Lloyd's Maritime and Commercial Law Quarterly
“HONGKONG FIR” REVISITED: THE HOUSE OF LORDS AND CERTAINTY IN CONTRACTS
George Applebey
LL.B., M.C.L., Lecturer in Law, and Frank Meisel, LL.B., Barrister, Lecturer in Law, The University of Birmingham.
For 20 years now the problem of construction of terms justifying recission has been dominated by the decision of the Court of Appeal in 1962 in the Hongkong Fir case.1 In slow stages the “flexible” approach to terms, allowing the court to look at the effect of the breach in question has gained ground, to a point where it seemed set to take over the greater part of the law of Contract.

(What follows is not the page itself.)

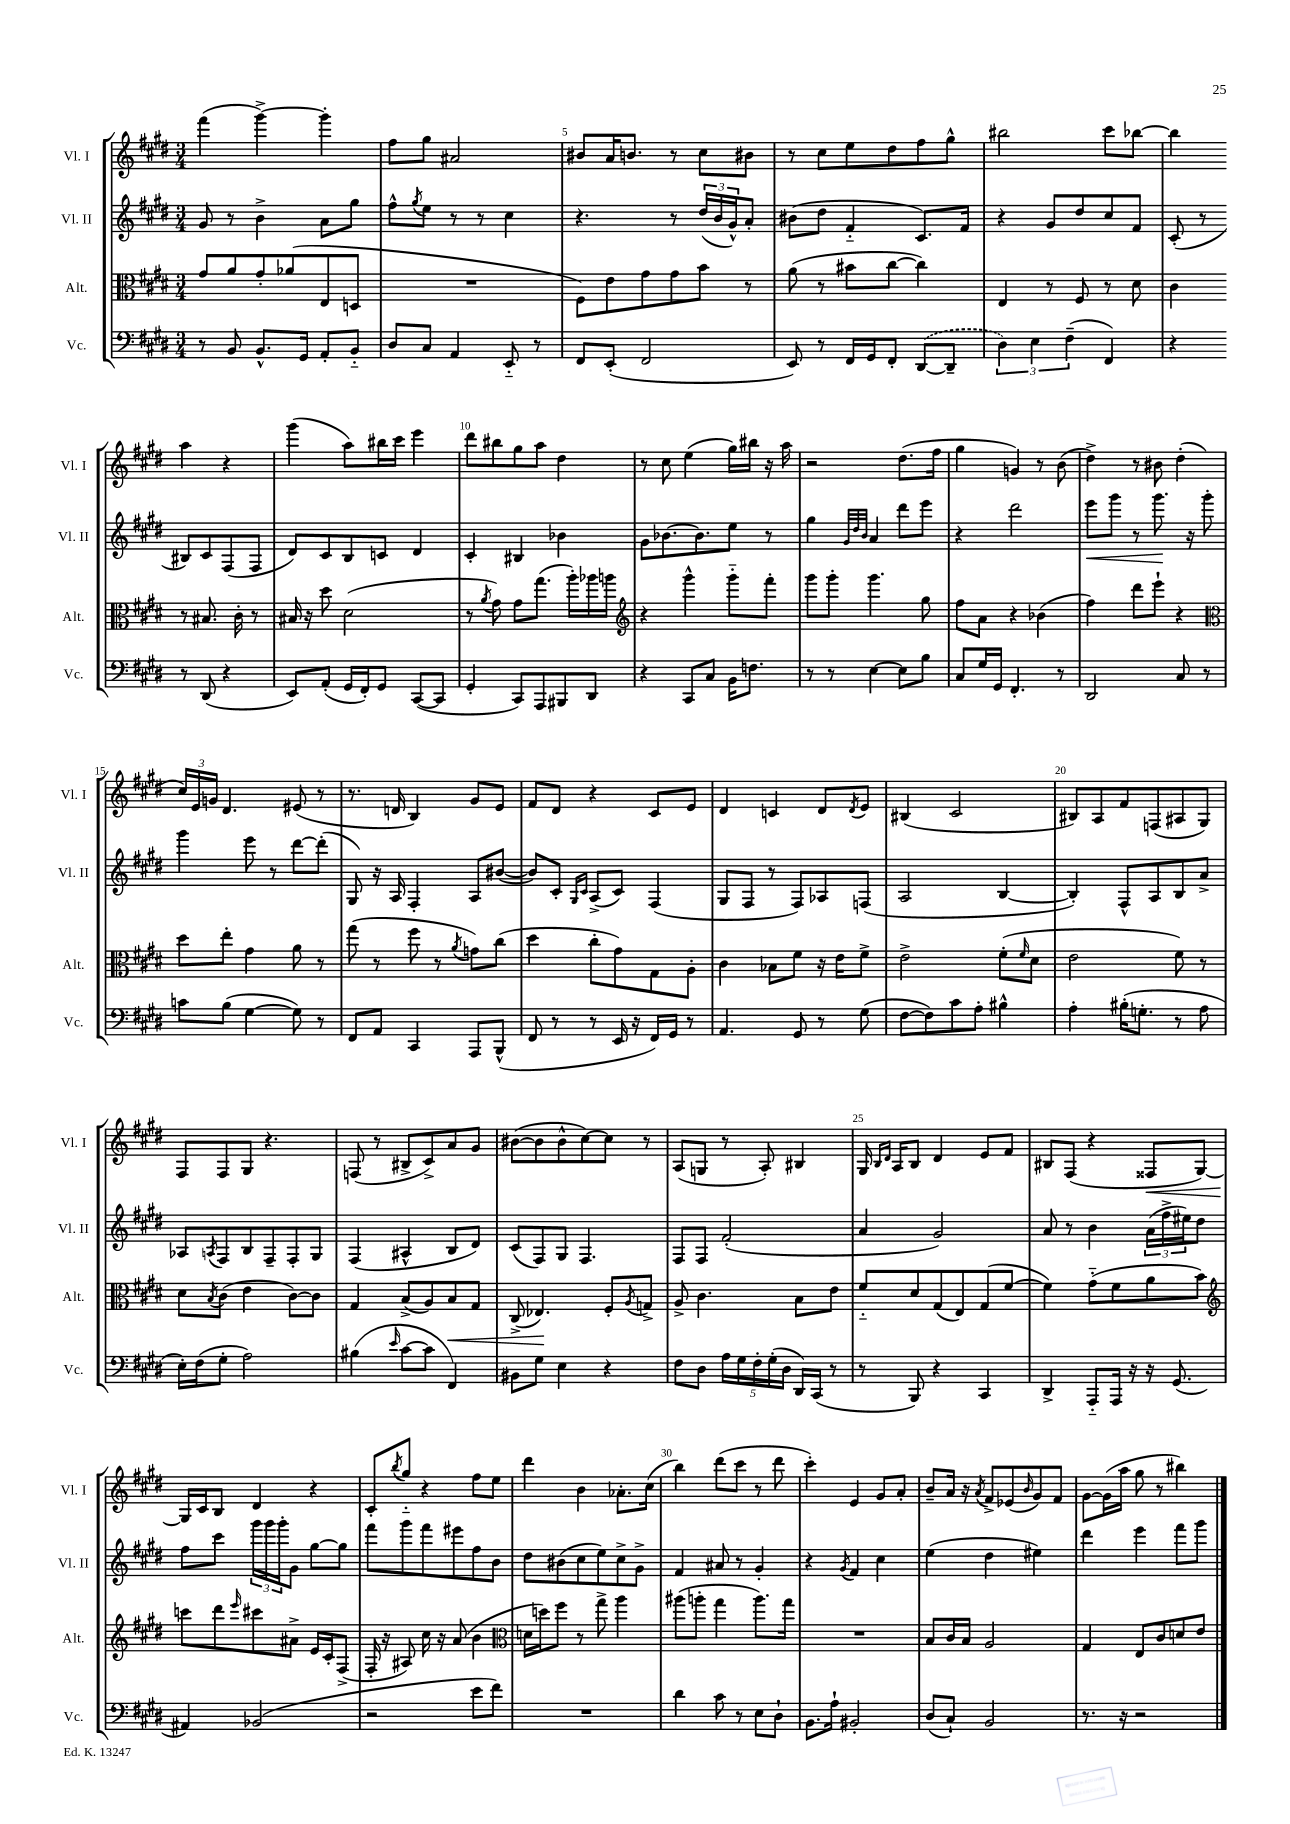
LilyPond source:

Lately, however, a new mood seems discernible, particularly in the House of Lords, which sees “certainty” as a clearer, and perhaps more desirable, objective and this has led to a return to a stricter approach, especially in relation to time clauses.
This article comes in two sections. First, a reconsideration of the construction of terms over the past few years, looking in particular at two House of Lords’ decisions, Bunge Corp. v. Tradax Export S.A.2 and The Chikuma.3 Secondly, it deals with the question of time clauses in contracts and whether they are or should be dealt with differently than other terms. Within this context we discuss the current state of the law in this area, how this reflects judicial attitudes to commercial contracts and whether, in the authors’ opinions, these attitudes are the correct ones.
INTRODUCTION
Conditions and Warranties
Two decades have elapsed since Lord Justice Diplock “pointed out” that the traditional dichotomy of conditions and warranties did not produce exclusive categories.4 So-called innominate terms were discovered. In a sense they had always been there. The two-fold division of terms had been enshrined in the Sale of Goods Act. Sir Mackenzie Chalmers, the draftsman of that statute, which was intended to codify the common law of sale, expressly divided terms into two categories, conditions and warranties.5 The question of whether a breach of contract would justify recission was to be determined by the nature of the term broken.
1 Hongkong Fir Shipping Ltd. v. Kawasaki Kisen Kaisha Ltd. [1961] 2 Lloyd’s Rep. 478, [1962] 2 Q.B. 26.
2 [1981] 2 Lloyd’s Rep. 1, [1981] 2 All E.R. 513.
3 [1981] 1 Lloyd’s Rep. 371.
A/S Awilco v. Fulvia S.p.A. di Navigazione [1981] 1 All E.R. 652
4 The Hongkong Fir, supra f.n. 1.
5 A “warranty”, was defined, in the interpretation section, as “collateral to the main purpose of a contract, the breach of which gave rise to a claim to damages, but not a right to reject the goods and treat the contract as repudiated”. On the other hand, “condition” was not defined, but was to depend in each case on the construction of the contract.